RangerIPS - Intrusion Prevention System (IPS)
Having pointed out the potential pitfalls facing anyone deploying these devices, what features are we looking for that will help us to avoid such problems?
In-line operation - only by operating in-line can an IPS device perform true protection, discarding all suspect packets immediately and blocking the remainder of that flow
Reliability and availability - should an in-line device fail, it has the potential to close a vital network path and thus, once again, cause a DoS condition. An extremely low failure rate is thus very important in order to maximise up-time, and if the worst should happen, the device should provide the option to fail open or support fail-over to another sensor operating in a fail-over group (see below). In addition, to reduce downtime for signature and protocol coverage updates, an IPS must support the ability to receive these updates without requiring a device re-boot. When operating inline, sensors rebooting across the enterprise effectively translate into network downtime for the duration of the reboot
Resilience - as mentioned above, the very minimum that an IPS device should offer in the way of High Availability is to fail open in the case of system failure or power loss (some environments may prefer this default condition to be “fail closed” as with a typical firewall, however - the most flexible products will allow this to be user-configurable). Active-Active stateful fail-over with cooperating in-line sensors in a fail-over group will ensure that the IPS device does not become a single point of failure in a critical network deployment
Low latency - when a device is placed in-line, it is essential that its impact on overall network performance is minimal. Packets should be processed quickly enough such that the overall latency of the device is as close as possible to that offered by a layer 2/3 device such as a switch, and no more than a typical layer 4 device such as a firewall or load-balancer.

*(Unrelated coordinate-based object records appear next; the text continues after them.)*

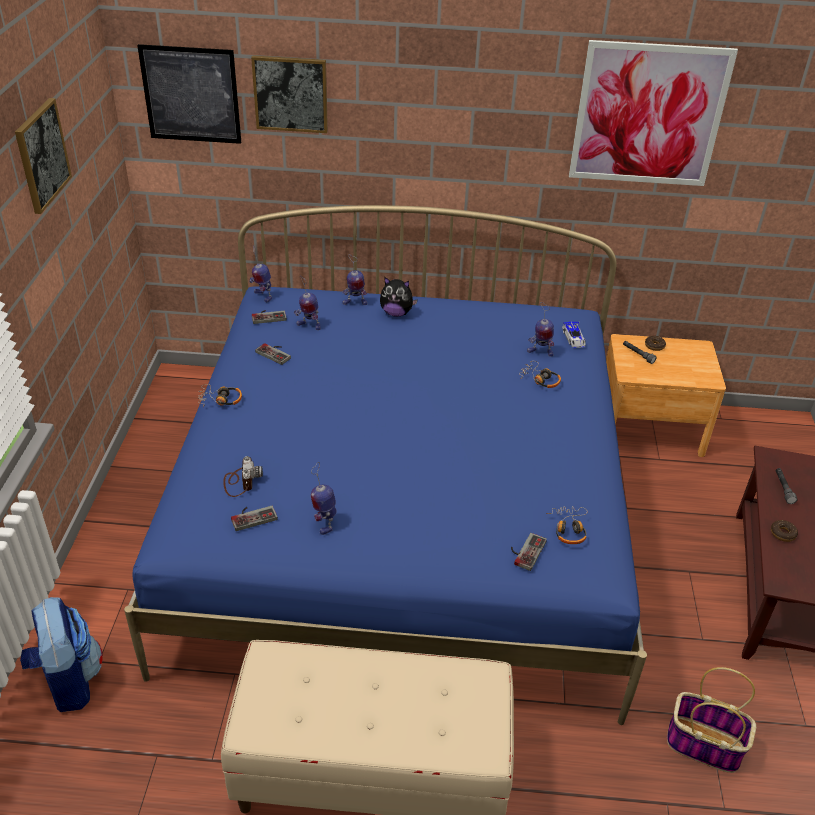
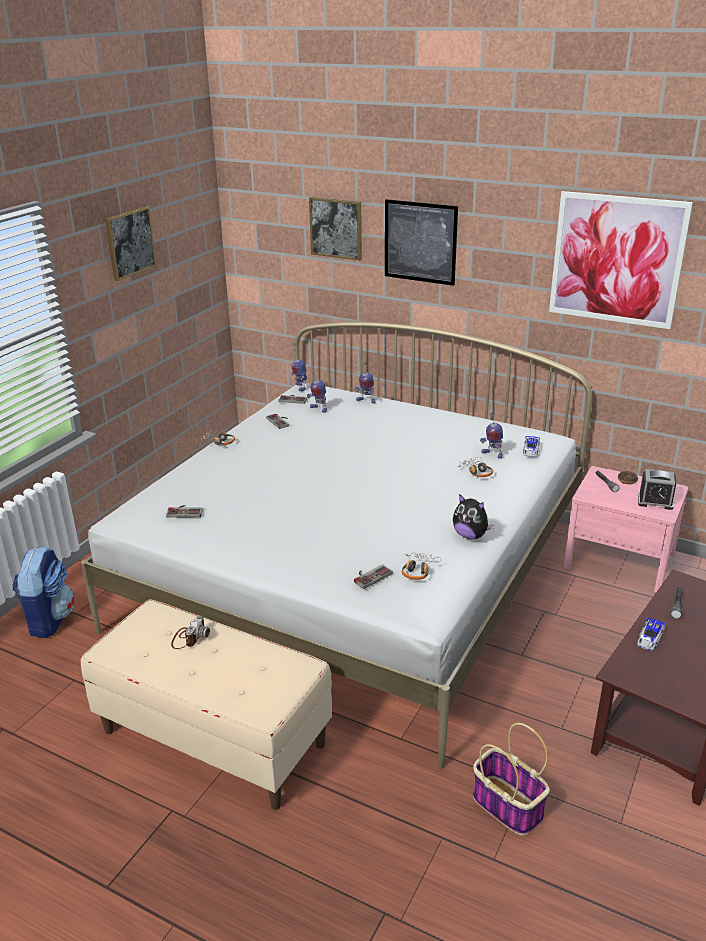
camera: 25 degrees right, 10 degrees down
(191, 94) = (269, 225): picture -> picture (420, 242)
(240, 481) = (193, 490): camera -> camera (189, 637)
(324, 522) = (231, 525): toy robot -> none
(396, 313) = (393, 412): plush toy -> plush toy (470, 535)
(403, 516) = (355, 576): blue bed -> white bed
(649, 427) = (619, 560): brown nightstand -> pink nightstand
(694, 367) = (655, 501): none -> alarm clock
(783, 533) = (649, 638): donut -> toy car

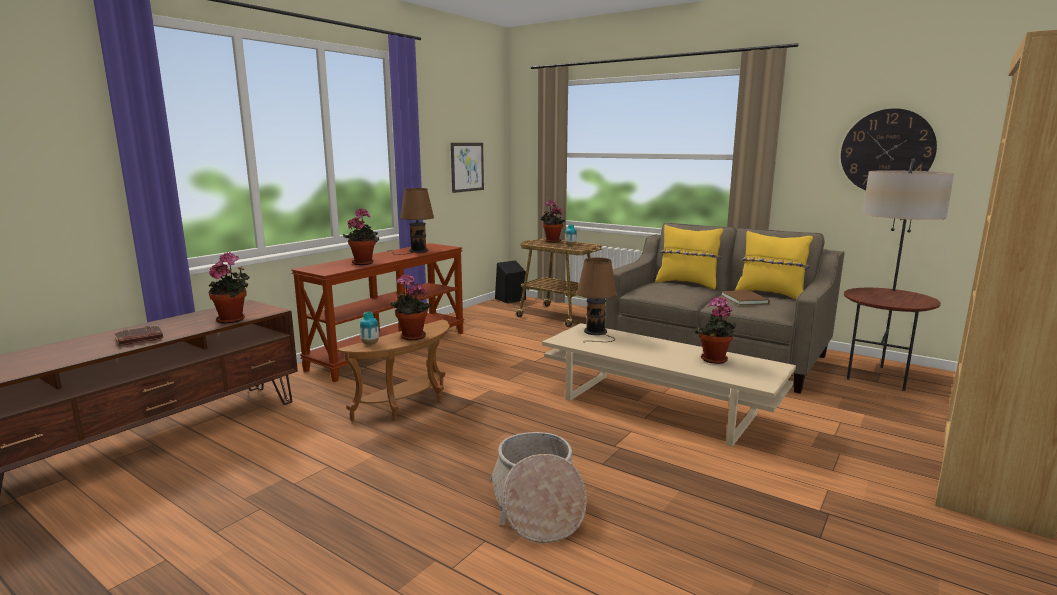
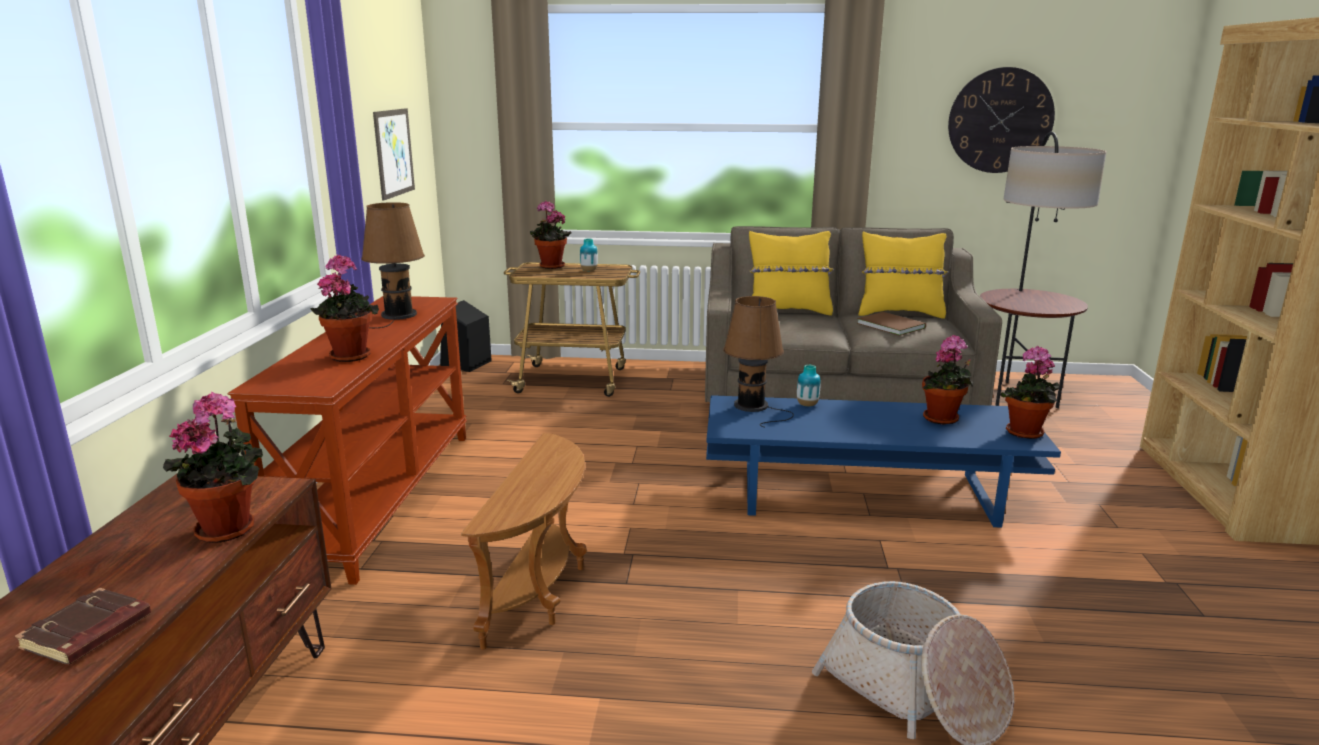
camera: 30 degrees left, 5 degrees up
(370, 343) = (503, 507): vase -> vase (807, 405)
(411, 337) = (551, 479): potted plant -> potted plant (1025, 434)
(659, 406) = (866, 494): beige coffee table -> blue coffee table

High performance - packet processing rates must be at the rated speed of the device under real-life traffic conditions, and the device must meet the stated performance with all signatures enabled. Headroom should be built into the performance capabilities to enable the device to handle any increases in size of signature packs that may occur over the next three years. Ideally, the detection engine should be designed in such a way that the number “signatures” (or “checks”) loaded does not affect the overall performance of the device.

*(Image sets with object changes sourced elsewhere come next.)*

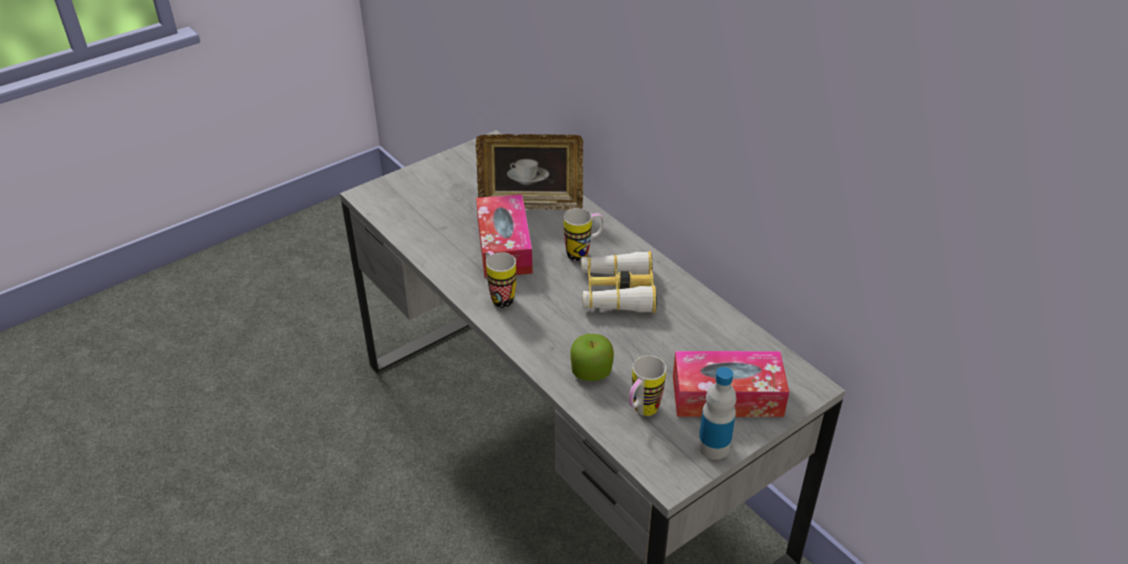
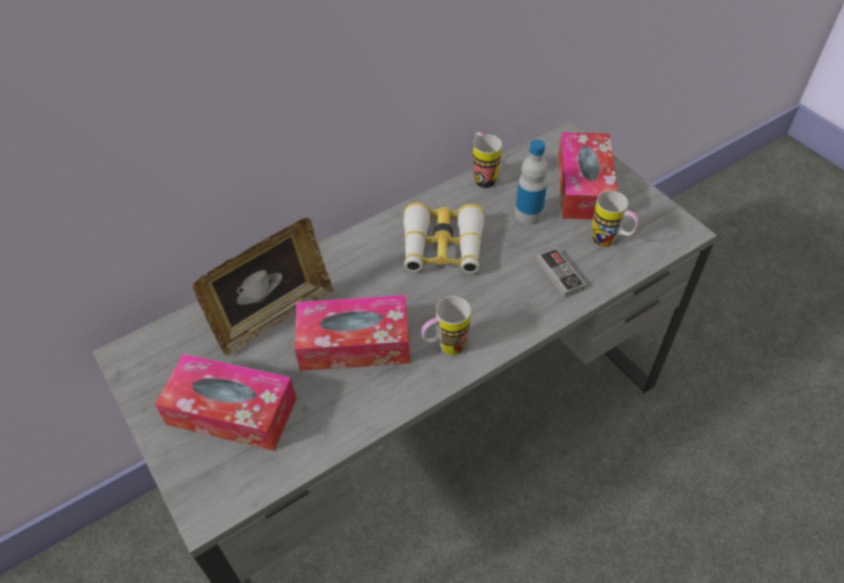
camera: 85 degrees left, 10 degrees up
(442, 195) = (232, 411): none -> tissue box
(531, 203) = (274, 316): picture frame -> picture frame turned 45 degrees clockwise
(583, 253) = (377, 271): mug -> mug (482, 177)
(591, 371) = (559, 274): apple -> game controller
(714, 447) = (643, 201): bottle -> bottle (528, 215)

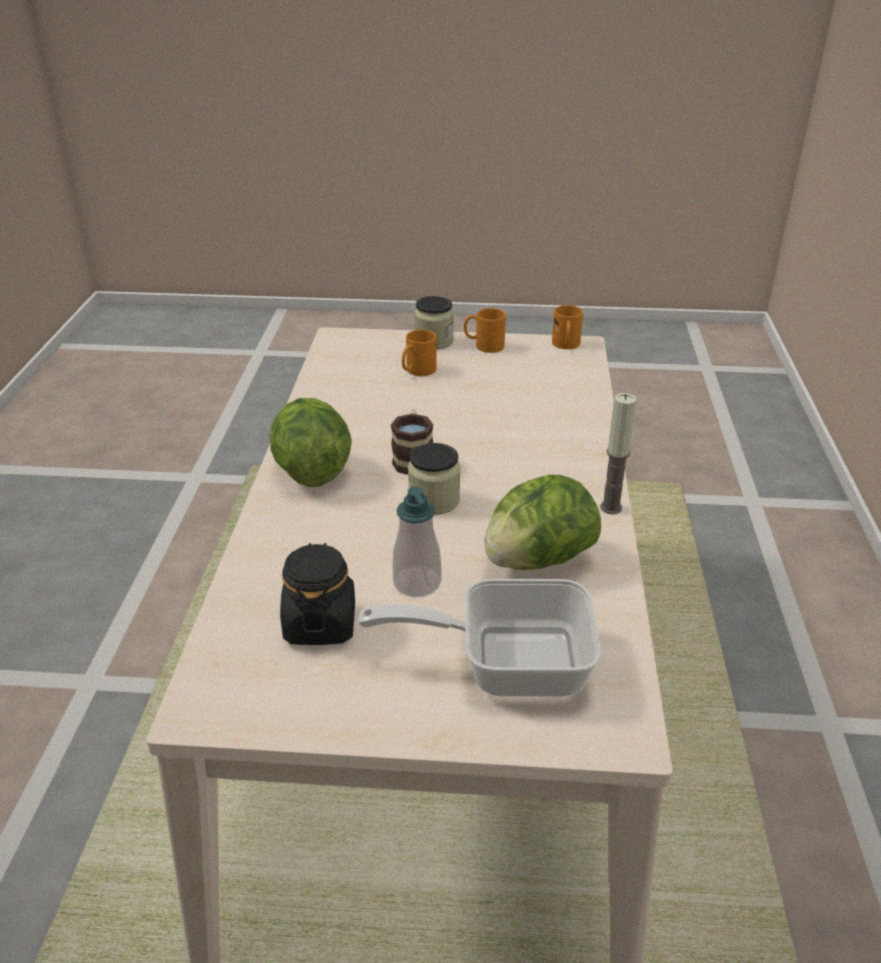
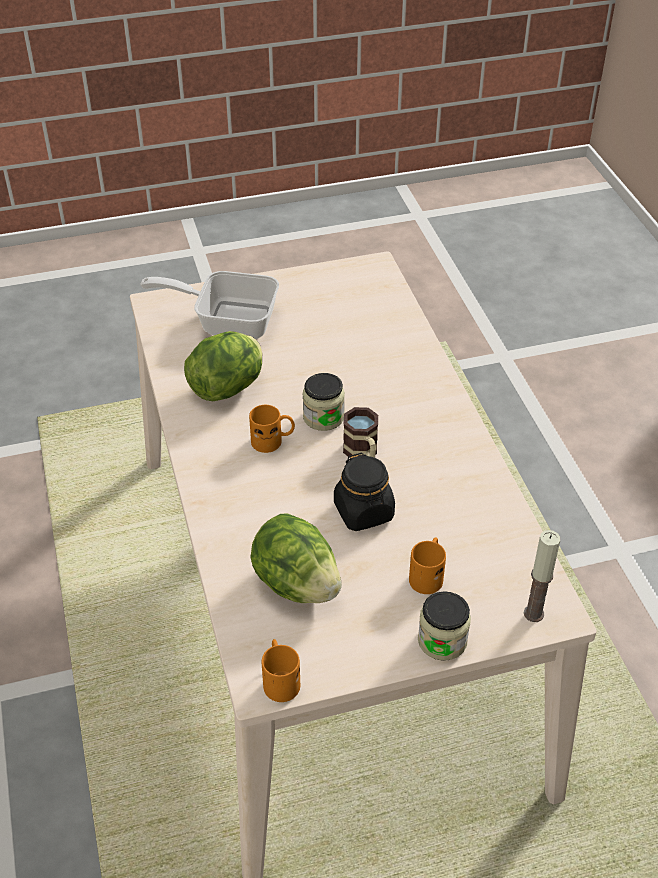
camera: 160 degrees right, 10 degrees up
(310, 471) = (435, 419): lettuce -> lettuce (296, 584)
(320, 624) = (345, 317): black jar -> black jar (364, 512)
(417, 583) = (302, 353): soap dispenser -> none
(483, 345) = (379, 648): orange mug -> orange mug (273, 441)
(506, 663) = (227, 321): frying pan -> frying pan turned 150 degrees counterclockwise
(611, 507) = (184, 445): candle -> candle (533, 613)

Unquestionable detection accuracy - it is imperative that the quality of the signatures is beyond question, since false positives can lead to a Denial of Service condition. The user MUST be able to trust that the IDS is blocking only the user selected malicious traffic. New signatures should be made available on a regular basis, and applying them should be quick (applied to all sensors in one operation via a central console) and seamless (no sensor reboot required)

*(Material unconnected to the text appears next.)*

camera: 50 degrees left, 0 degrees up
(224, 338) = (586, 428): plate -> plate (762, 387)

Fine-grained granularity and control - fine grained granularity is required in terms of deciding exactly which malicious traffic is blocked. The ability to specify traffic to be blocked by attack, by policy, or right down to individual host level is vital. In addition, it may be necessary to only alert on suspicious traffic for further analysis and investigation
Advanced alert handling and forensic analysis capabilities - once the alerts have been raised at the sensor and passed to a central console, someone has to examine them, correlate them where necessary, investigate them, and eventually decide on an action. The capabilities offered by the console in terms of alert viewing (real time and historic) and reporting are key in determining the effectiveness of the IPS product.